Le misure partono dal mobile, non dalla parete
Il riferimento da cui calcolare non è la parete intera, ma quello che sta sotto. Un divano, una consolle, la testata del letto. La proporzione che regge nella maggior parte dei casi vuole che l’immagine occupi tra i due terzi e i tre quarti della larghezza del mobile, contando anche la cornice. Sopra un divano da 220 centimetri vuol dire arrivare intorno ai 150 di ingombro complessivo, che con una stampa sola diventa un formato importante. In alternativa si spezza in due o tre parti affiancate, e lì c’è un margine di manovra in più, perché le composizioni a pannelli, che su Graphic-shot si ordinano anche con moduli di dimensioni diverse fra loro, tornano utili sulle pareti non simmetriche. Vanno però contati anche i vuoti fra le cornici, che sono parte della composizione e non un ripiego.
Sull’altezza il criterio è più stabile. Il centro dell’immagine sta bene attorno ai 150 centimetri da terra, che è l’altezza usata negli allestimenti museali e corrisponde all’occhio di una persona in piedi. Sopra un mobile il vincolo si sposta: si scende, lasciando una ventina di centimetri fra il piano e il bordo inferiore della cornice, altrimenti il quadro sembra galleggiare.

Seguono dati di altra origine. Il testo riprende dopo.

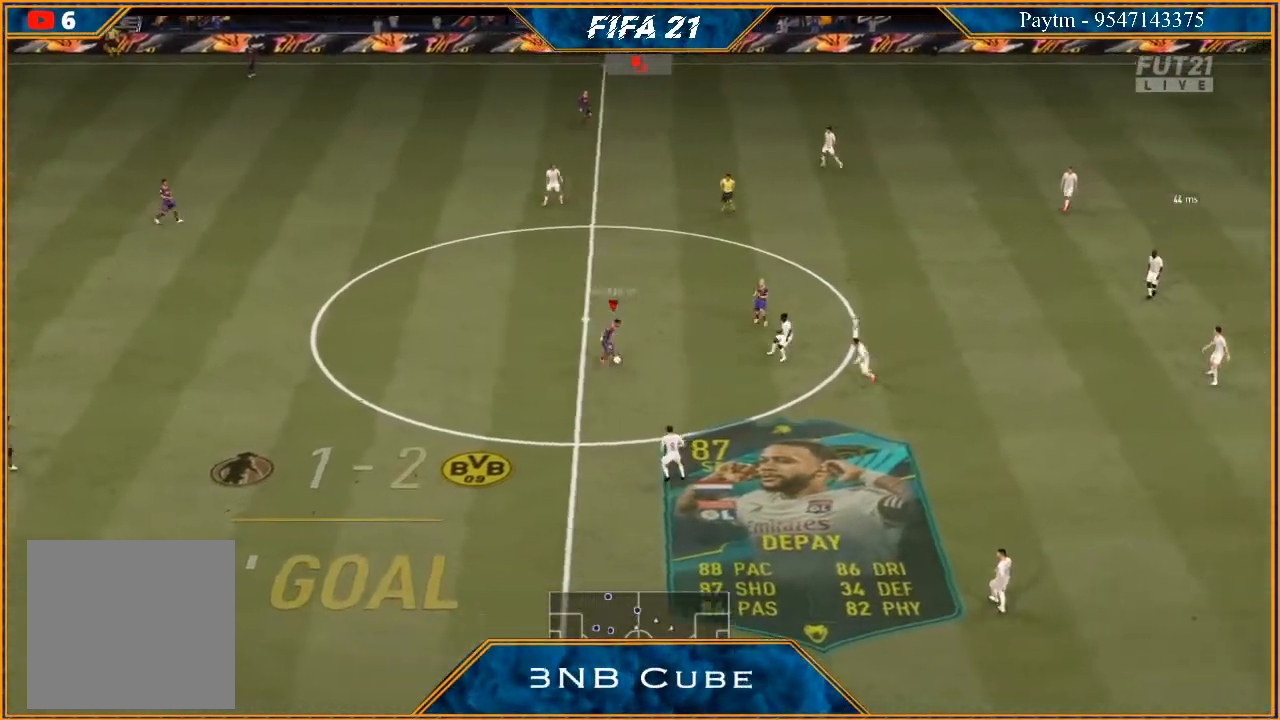
{"buttons": ["R2"], "left_stick": "up-right", "right_stick": "center", "events": []}
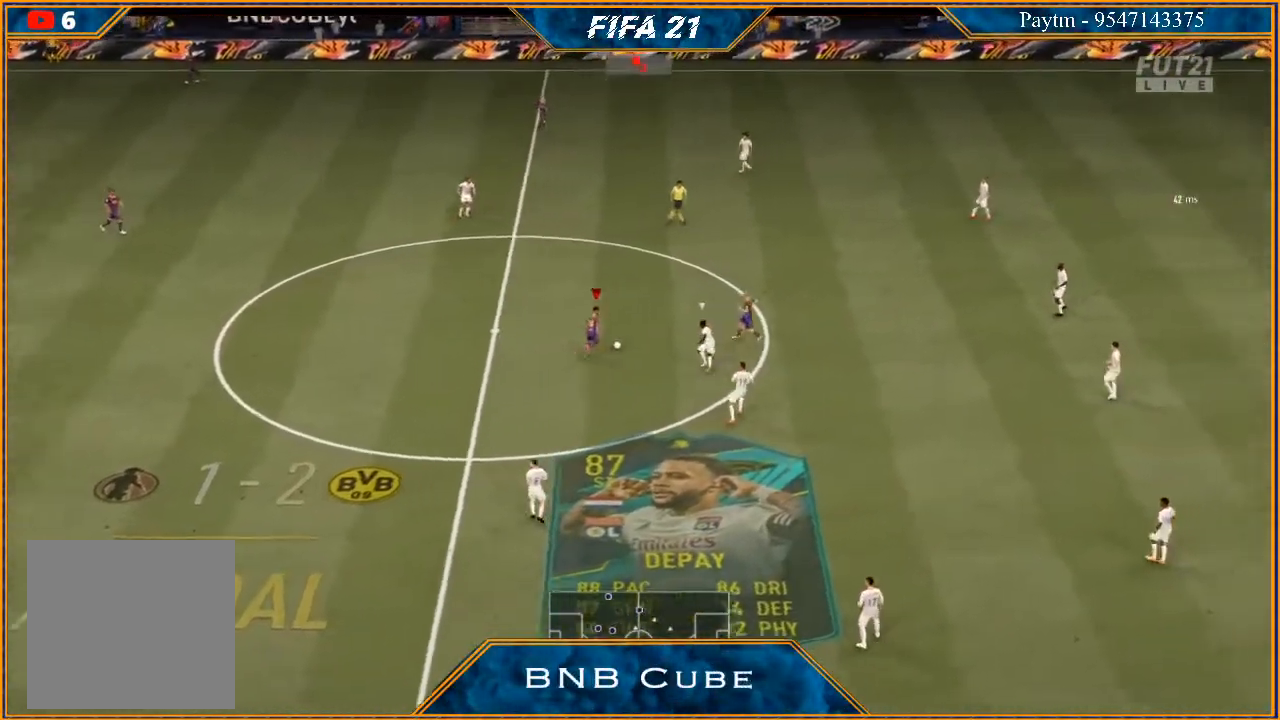
{"buttons": ["R2"], "left_stick": "up", "right_stick": "center", "events": [[267, "left_stick", "up"]]}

Nei corridoi invece conviene stare più bassi e più piccoli, tanto lì nessuno si ferma a guardare da lontano.

Il ritaglio che nessuno mette in conto
Fatti i conti sulla parete si va a ordinare, e arriva il secondo errore. Chi stampa foto online passa da un configuratore: su graphic-shot.com è stato studiato si carica il file, si sceglie il supporto fra tela, plexiglass, alluminio o carta fotografica, si imposta il formato e si decide la finitura. I formati però sono quelli previsti a listino, e nessuno di quei passaggi chiede di guardare le proporzioni dell’immagine che si sta caricando.
Sono due numeri che coincidono raramente. Una foto scattata con il telefono ha proporzioni 4:3, quindi entra pulita in un 30×40. Una reflex lavora in 3:2, e il suo corrispettivo è il 20×30 oppure il 40×60. Un 70×100, che sarebbe la misura giusta per quel divano da 220, non corrisponde a nessuno dei due rapporti. Vuol dire che qualcosa deve per forza uscire dall’inquadratura.
Tanto vale decidere prima cosa. Un ritratto sopporta male i tagli sui lati, un paesaggio quasi sempre sì, perché si può togliere cielo in alto senza che nessuno se ne accorga. Se invece lo scatto non ha aria intorno al soggetto conviene rinunciare al formato ideale per la parete e scendere a quello che rispetta le proporzioni, recuperando i centimetri mancanti da un’altra parte.
La cornice fa il resto
Il posto da cui recuperarli è il passepartout. Un margine da sei o sette centimetri intorno a una stampa 30×40 porta l’ingombro finale vicino ai 44×54, che è un salto notevole e va calcolato prima, non dopo. Il file resta quello che è, con le sue proporzioni intatte, e a occupare la parete ci pensa il bianco.
Chi stampa e incornicia insieme se ne accorge in tempo. Su Graphic-shot i poster escono su carta semiglossy da 200 grammi, pensata proprio per essere incorniciata, e le cornici su misura si ordinano con le dimensioni che servono. La misura totale così è nota già al momento dell’acquisto, invece di diventare una sorpresa in fase di montaggio.
Prima di confermare qualsiasi cosa, comunque, resta il metodo più affidabile e anche il più banale. Si ritaglia un foglio di carta da pacchi nelle dimensioni esatte della cornice, lo si attacca al muro con del nastro di carta e lo si lascia lì due giorni. Passandoci davanti la mattina si capisce in un attimo se quel rettangolo è della misura giusta, e capita spesso di accorgersi che serviva più grande.